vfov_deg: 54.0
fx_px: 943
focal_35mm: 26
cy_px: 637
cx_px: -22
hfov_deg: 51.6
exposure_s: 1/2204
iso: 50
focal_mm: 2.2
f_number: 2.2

________________________________________

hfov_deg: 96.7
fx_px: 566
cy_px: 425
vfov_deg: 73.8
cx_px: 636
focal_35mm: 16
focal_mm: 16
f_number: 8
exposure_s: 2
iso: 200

________________________________________

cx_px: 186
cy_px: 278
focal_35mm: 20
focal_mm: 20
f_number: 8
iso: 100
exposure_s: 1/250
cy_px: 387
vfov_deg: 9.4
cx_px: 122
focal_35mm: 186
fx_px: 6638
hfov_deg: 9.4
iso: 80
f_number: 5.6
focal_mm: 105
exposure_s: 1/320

________________________________________

> Action item
Return exactly, and only, the lines above starting at the line that contains "vfov_deg: 54.0" and ending at the line that contains "f_number: 2.2".

> Task output
vfov_deg: 54.0
fx_px: 943
focal_35mm: 26
cy_px: 637
cx_px: -22
hfov_deg: 51.6
exposure_s: 1/2204
iso: 50
focal_mm: 2.2
f_number: 2.2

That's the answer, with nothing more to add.